= PROBLEM =
Where a line below holds the string "finish", copy that line.

= PROVIDED MATERIAL =
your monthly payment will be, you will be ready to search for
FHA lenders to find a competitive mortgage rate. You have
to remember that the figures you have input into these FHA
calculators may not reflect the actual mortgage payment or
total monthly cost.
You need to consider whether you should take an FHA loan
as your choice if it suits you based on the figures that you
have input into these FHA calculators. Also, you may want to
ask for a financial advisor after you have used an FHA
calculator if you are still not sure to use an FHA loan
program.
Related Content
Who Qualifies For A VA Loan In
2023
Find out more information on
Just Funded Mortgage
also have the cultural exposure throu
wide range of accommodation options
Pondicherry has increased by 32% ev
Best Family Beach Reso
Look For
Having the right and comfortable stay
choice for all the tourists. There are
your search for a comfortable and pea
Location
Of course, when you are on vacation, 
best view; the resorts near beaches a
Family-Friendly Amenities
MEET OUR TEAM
==
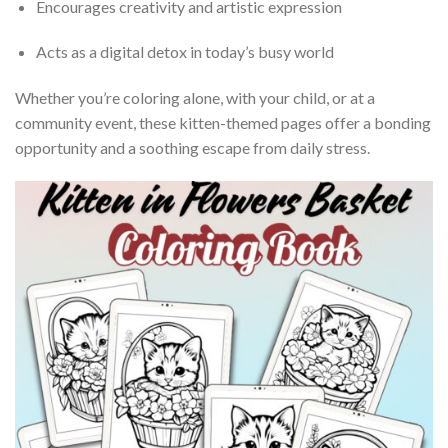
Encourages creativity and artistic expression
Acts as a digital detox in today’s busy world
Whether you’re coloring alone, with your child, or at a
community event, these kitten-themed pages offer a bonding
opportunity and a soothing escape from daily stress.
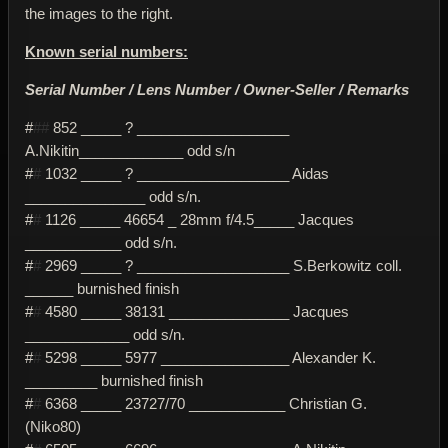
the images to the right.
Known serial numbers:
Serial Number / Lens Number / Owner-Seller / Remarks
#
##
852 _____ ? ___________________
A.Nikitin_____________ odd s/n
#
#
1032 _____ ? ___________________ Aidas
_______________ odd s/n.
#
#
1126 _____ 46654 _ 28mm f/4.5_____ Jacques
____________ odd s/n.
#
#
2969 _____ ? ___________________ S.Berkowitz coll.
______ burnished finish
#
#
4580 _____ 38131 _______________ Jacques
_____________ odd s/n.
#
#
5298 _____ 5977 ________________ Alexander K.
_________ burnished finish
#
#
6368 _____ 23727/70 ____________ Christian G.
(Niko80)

= ANSWER SECTION =
______ burnished finish
_________ burnished finish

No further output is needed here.